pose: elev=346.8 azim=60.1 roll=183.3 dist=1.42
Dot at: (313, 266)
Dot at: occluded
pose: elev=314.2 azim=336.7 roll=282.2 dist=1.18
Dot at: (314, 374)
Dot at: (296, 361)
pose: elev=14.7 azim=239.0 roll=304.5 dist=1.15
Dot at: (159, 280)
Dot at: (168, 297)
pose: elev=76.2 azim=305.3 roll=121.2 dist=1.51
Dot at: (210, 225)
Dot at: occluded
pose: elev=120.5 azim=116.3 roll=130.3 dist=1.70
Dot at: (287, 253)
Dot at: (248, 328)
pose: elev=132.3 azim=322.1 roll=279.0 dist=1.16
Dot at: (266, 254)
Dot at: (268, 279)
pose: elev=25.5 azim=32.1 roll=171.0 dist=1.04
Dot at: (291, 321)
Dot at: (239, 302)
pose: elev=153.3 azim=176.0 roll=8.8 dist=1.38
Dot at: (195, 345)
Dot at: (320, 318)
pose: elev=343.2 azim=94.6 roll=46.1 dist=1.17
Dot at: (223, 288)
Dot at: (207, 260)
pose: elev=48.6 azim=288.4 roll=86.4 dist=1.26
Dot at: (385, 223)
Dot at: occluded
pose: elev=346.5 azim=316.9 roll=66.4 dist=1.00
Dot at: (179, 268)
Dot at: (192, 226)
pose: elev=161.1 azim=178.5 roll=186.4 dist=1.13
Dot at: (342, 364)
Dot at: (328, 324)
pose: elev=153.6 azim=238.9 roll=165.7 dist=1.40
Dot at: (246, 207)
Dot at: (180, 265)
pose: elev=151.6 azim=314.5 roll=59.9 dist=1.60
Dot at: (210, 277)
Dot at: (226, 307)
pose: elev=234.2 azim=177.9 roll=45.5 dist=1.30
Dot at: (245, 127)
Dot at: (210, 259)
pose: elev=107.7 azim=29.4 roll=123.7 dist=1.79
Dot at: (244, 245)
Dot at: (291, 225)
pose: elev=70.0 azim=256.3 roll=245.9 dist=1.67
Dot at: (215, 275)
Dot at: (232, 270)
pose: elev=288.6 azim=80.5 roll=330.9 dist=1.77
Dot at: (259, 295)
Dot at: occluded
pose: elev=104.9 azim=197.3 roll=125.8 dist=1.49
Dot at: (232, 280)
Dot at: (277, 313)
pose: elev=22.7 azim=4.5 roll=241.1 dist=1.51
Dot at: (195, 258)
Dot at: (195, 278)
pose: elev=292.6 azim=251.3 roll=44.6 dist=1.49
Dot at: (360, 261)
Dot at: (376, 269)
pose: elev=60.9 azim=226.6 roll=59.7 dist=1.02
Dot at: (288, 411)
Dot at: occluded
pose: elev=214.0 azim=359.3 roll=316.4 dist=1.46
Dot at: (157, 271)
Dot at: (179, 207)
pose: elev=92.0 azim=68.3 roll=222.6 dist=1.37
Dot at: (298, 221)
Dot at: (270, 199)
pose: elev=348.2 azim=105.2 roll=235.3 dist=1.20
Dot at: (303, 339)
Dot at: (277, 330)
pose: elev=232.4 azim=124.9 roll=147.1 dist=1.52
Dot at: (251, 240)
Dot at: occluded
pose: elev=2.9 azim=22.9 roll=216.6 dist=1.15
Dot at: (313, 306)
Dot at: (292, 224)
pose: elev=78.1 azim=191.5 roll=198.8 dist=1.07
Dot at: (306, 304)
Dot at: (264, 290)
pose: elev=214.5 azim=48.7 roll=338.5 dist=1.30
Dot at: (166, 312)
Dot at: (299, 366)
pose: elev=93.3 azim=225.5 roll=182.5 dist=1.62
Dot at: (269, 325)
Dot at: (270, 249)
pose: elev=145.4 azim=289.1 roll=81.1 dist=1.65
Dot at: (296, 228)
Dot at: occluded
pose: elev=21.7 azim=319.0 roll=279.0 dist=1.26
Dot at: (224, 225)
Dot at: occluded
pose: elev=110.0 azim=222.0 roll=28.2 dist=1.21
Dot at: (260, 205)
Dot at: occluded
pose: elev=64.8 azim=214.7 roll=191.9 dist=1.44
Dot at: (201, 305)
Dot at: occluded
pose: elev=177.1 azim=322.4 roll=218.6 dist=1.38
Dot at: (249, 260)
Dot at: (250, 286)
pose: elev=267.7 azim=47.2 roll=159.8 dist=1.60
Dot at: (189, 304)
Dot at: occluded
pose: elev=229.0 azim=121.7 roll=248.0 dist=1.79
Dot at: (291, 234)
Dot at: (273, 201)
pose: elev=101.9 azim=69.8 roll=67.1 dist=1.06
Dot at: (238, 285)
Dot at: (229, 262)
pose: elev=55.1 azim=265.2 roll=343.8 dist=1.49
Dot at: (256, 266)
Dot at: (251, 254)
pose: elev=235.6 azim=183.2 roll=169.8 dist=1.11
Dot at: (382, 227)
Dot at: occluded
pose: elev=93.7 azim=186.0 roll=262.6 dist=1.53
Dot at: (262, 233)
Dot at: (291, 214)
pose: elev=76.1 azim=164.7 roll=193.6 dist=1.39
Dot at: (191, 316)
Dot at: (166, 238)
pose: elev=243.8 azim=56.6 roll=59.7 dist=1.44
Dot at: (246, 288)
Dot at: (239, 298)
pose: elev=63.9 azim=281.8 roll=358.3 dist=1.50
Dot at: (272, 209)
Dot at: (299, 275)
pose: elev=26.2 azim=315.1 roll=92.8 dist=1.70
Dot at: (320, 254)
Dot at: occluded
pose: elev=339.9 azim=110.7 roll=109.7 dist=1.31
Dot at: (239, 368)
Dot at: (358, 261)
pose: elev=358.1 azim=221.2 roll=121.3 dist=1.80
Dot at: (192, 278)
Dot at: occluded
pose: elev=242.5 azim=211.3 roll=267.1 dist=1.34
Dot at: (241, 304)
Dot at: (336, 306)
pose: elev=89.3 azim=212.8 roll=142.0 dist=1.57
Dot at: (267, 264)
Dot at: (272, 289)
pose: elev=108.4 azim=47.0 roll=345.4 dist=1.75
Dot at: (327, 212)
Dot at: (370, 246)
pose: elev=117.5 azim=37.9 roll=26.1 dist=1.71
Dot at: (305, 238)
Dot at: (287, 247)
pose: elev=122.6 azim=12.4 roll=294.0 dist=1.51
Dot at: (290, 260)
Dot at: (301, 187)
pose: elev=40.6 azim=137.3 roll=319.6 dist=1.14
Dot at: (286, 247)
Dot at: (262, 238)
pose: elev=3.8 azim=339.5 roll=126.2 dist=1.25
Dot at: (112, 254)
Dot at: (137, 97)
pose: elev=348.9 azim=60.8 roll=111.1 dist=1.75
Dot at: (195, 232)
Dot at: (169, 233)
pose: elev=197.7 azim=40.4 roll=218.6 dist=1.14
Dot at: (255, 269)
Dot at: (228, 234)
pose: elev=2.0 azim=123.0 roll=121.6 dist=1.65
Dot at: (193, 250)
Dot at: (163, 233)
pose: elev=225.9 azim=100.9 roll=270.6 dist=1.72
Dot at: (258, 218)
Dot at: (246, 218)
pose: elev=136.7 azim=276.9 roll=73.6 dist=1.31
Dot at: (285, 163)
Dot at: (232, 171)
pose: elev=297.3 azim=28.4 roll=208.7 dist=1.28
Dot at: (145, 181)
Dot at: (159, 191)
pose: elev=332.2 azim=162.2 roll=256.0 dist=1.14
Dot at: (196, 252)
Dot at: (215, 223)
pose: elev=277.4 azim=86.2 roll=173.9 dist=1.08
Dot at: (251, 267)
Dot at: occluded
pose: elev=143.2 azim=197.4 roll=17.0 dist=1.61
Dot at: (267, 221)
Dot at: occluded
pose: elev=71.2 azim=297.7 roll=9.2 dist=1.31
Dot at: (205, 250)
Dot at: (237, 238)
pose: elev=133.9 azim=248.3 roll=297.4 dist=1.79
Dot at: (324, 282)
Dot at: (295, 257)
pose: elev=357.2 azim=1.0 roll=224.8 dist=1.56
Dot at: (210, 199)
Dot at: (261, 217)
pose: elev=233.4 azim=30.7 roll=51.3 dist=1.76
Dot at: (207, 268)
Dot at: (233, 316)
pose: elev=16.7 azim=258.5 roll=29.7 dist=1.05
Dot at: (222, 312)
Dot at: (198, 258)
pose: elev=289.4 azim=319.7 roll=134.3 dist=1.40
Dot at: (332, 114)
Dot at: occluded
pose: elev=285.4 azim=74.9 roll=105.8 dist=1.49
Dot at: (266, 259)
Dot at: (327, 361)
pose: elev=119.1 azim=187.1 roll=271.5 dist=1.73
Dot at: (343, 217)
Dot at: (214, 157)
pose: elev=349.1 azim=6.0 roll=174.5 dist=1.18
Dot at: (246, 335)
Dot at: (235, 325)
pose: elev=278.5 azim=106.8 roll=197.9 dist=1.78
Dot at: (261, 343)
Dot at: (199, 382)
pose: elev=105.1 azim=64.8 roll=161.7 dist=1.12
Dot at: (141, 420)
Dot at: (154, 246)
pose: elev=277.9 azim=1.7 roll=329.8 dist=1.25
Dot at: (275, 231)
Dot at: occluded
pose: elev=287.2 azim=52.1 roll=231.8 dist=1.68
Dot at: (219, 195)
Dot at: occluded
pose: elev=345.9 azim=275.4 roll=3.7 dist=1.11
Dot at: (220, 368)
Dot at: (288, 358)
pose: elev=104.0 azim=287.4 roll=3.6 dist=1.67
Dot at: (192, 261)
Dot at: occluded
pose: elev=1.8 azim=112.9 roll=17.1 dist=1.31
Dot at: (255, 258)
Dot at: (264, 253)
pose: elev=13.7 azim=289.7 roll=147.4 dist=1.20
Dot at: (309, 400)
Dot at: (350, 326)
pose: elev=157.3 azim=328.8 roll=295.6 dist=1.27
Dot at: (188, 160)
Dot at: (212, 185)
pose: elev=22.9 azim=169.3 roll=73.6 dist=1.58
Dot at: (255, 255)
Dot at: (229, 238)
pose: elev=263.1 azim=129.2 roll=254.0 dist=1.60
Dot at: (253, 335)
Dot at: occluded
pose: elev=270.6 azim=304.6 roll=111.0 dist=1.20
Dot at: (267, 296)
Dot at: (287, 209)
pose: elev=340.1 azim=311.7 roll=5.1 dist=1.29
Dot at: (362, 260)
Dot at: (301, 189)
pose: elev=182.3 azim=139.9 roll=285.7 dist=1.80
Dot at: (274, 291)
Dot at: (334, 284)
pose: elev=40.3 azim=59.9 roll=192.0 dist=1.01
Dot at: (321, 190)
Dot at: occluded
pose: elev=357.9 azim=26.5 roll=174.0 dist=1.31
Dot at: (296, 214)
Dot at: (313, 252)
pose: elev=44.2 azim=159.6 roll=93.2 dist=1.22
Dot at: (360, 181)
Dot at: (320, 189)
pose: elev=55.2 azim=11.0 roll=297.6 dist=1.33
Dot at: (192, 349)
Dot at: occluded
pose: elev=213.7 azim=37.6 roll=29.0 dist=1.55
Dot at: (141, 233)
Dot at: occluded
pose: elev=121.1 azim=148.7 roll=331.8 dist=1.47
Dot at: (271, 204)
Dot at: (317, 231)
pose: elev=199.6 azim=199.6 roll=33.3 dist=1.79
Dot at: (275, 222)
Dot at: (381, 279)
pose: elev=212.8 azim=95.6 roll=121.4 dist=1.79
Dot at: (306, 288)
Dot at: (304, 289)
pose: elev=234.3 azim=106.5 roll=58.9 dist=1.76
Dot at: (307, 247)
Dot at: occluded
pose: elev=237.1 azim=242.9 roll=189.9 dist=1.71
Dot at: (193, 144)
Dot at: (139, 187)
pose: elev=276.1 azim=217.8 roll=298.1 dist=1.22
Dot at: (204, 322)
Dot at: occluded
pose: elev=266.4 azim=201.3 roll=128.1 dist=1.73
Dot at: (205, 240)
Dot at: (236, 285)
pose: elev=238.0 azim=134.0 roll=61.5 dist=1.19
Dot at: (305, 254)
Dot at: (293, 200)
◇ ◇ ◇
* **Problem to solve**: Reproduce word for word the part of the data above that opens with the line containing "pose: elev=266.4 azim=201.3" and closes with the final line of the data, including both of those lines.

* **Written answer**:
pose: elev=266.4 azim=201.3 roll=128.1 dist=1.73
Dot at: (205, 240)
Dot at: (236, 285)
pose: elev=238.0 azim=134.0 roll=61.5 dist=1.19
Dot at: (305, 254)
Dot at: (293, 200)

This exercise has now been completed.